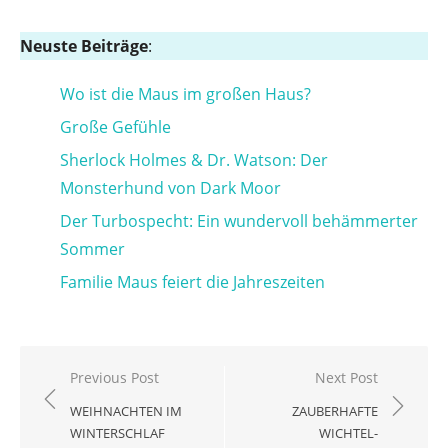
Neuste Beiträge
:
Wo ist die Maus im großen Haus?
Große Gefühle
Sherlock Holmes & Dr. Watson: Der
Monsterhund von Dark Moor
Der Turbospecht: Ein wundervoll behämmerter
Sommer
Familie Maus feiert die Jahreszeiten
Beitragsnavigation
Previous Post
Next Post
WEIHNACHTEN IM
ZAUBERHAFTE
WINTERSCHLAF
WICHTEL-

§

Task objective :: In the records above, find the line containing "Previous Post"; please retype it and every line after it through the last line, exactly and with nothing else.

Solution ::
Previous Post
Next Post
WEIHNACHTEN IM
ZAUBERHAFTE
WINTERSCHLAF
WICHTEL-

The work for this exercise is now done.